Hughes reiterated that the goal from the beginning was to make transit directions and maps as commonplace and simple as driving directions.

"I hope we’re helping to bring transit back on equal footing with driving."

  • Maps and transit – heaven!

  • This is all very nice but in case y’all aren’t paying attention transit is in big trouble!
    Forget the fluff and concentrate on providing bus and rail service!
    It aint no good having all this junk while service just keeps getting gutted!

  • in reply to the second comment. That is exactly what the operating people always say. But the reality is the absence of information leaves the public wondering if the agency is capable of runing the place properly. When the information is there, and the public starts to participate in on time performance and understanding why trains and buses don’t run properly then they will also be telling their political leaders to better fund transit and what they should focus on. When they have more faith in transit, elected officials will be getting more calls to fund it. But without faith (which is what we have now) people logically say to themselves – money is better spent elsewhere. We need the info to stay on top of the operation.

  • Matthew

    It’s very important that people be able to quickly find out how to get from one place to another using transit. If that’s one of the options right next to driving directions, or if users have the convenience of easily finding out how long a particular journey will take and when the next departure is, transit will be much better able to compete with cars. I think it’s more than fluff.

  • #2:
    Google Transit actually provides a huge benefit to struggling transit operators. People who never would have considered a bus trip are much more likely to do so when such a trip pops up next to their Google driving directions. Some agencies that have released Google Transit data (a task that is usually completed at minimal cost) have seen substantial gains in off-peak ridership. Regular commuters (who mostly travel during peak times) know their schedules, but people who have never ridden transit before are likely to consider it for daily errands if they are given step-by-step instructions while doing so, and that is exactly the effect operators have seen. Consequently, fare revenues rise without a significant increase in operating costs.

  • A Commuter

    Open data and applications may work fine for many transit agencies, but for the New York MTA data secrecy seems to be their mantra.

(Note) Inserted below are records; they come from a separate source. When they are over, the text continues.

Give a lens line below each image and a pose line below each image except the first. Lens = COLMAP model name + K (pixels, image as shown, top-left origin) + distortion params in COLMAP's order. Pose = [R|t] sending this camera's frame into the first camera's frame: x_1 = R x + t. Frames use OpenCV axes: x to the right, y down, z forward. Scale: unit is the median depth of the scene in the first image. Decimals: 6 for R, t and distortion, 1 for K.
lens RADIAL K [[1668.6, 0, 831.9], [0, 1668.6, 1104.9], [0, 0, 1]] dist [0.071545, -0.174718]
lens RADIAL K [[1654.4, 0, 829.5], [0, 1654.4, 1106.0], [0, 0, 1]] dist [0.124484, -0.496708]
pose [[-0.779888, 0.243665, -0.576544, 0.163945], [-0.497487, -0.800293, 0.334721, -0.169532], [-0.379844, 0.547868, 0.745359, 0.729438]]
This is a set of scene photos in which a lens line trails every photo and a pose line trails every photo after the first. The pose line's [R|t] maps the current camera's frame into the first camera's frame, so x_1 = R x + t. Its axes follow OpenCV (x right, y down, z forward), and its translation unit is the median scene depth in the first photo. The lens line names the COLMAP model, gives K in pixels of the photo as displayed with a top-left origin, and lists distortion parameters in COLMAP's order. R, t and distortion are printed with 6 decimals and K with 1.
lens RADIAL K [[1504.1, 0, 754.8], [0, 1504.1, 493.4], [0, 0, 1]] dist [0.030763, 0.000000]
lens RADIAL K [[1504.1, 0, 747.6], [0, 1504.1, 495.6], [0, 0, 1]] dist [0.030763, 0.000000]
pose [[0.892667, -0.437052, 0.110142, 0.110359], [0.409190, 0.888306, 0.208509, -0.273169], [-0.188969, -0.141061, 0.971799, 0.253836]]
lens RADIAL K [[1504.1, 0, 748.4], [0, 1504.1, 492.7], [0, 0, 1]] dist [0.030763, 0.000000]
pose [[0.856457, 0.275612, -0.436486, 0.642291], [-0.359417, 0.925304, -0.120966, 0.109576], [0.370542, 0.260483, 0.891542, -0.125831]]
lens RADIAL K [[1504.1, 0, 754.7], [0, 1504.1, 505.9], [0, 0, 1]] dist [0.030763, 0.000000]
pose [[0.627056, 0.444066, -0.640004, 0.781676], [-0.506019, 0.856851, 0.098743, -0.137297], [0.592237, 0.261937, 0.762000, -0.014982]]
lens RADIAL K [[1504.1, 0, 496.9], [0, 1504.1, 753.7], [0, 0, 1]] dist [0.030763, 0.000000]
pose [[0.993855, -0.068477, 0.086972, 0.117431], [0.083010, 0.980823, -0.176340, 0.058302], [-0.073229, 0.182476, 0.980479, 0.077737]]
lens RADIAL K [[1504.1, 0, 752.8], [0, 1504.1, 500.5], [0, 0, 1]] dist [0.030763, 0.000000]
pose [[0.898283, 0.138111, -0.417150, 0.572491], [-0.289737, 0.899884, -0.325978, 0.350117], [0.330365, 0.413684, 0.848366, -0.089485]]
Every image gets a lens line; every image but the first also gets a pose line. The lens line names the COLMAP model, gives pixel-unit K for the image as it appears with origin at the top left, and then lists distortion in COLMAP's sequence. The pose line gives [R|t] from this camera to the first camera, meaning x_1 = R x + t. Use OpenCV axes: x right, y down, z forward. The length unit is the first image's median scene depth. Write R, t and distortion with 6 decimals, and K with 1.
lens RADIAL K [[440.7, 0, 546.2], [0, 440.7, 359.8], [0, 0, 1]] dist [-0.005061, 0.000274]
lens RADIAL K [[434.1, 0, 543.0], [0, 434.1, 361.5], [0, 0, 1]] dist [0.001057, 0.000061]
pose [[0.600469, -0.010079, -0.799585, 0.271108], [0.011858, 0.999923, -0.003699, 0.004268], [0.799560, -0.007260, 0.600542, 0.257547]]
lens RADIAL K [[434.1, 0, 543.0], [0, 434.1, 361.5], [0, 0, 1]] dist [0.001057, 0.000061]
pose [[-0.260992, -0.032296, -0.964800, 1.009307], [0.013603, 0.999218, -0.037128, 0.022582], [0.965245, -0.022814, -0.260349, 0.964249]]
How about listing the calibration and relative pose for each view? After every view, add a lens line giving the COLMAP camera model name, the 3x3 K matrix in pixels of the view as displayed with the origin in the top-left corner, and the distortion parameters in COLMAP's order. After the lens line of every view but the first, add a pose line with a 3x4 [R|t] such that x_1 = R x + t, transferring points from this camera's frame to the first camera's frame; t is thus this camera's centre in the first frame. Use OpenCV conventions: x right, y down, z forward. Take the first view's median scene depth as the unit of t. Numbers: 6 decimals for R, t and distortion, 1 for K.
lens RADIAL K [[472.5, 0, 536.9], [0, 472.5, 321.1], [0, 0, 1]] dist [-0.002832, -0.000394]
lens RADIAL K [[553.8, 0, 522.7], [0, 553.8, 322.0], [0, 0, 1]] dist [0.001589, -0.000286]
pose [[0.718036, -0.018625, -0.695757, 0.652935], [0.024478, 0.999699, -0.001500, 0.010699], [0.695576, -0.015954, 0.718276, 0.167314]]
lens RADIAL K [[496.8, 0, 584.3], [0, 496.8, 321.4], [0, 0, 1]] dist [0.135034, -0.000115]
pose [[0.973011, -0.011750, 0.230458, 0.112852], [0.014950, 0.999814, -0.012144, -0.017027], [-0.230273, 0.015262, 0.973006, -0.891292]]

    Many people have been wanting to have transit applications for New York but cannot because of the lack of data.

    Numerous requests for timing and operations data are denied, probably because they think it would expose the inaccuracy of their published On Time Performance data.

  • Really great story of people like Bibiana McHugh having a vision and making it real. Thanks for sharing this. Standards drive innovation but when it comes to govt data it’s the exception. We need to change that. There are some promising examples like Open311 API but we need more people solving this problem. To those that say this is fluff, I would argue that liberating taxpayer funded data is the right of the people. Government is just a steward. 

  • AL M

    The only Data that Trimet allows the pubic to see is the data for arrival times for its vehicles.

    Every other piece of data regarding the agency is kept hidden away behind locked walls.
    The only way to access the nuts and bolts of Trimet data is through a lengthy and complex public records request.
    Trimet is one of the most secretive transit districts in America in reality.

  • FYI: The name of the specification did change to General Transit Feed Specification. Also GTFS Realtime status (which includes vehicle location/positions) has become far more prevalent. For example, Google announced realtime information in U.K., Netherlands, Budapest, Chicago, San Francisco, and Seattle at the beginning of June 2015. Another benefit that was not mentioned in the comments below, is how such transit apps make it easier for tourists. Tourists have already learnt how to use the apps in their home cities, so on arrival at a new location there is no longer the need to come to grips with the cities public transport website/app.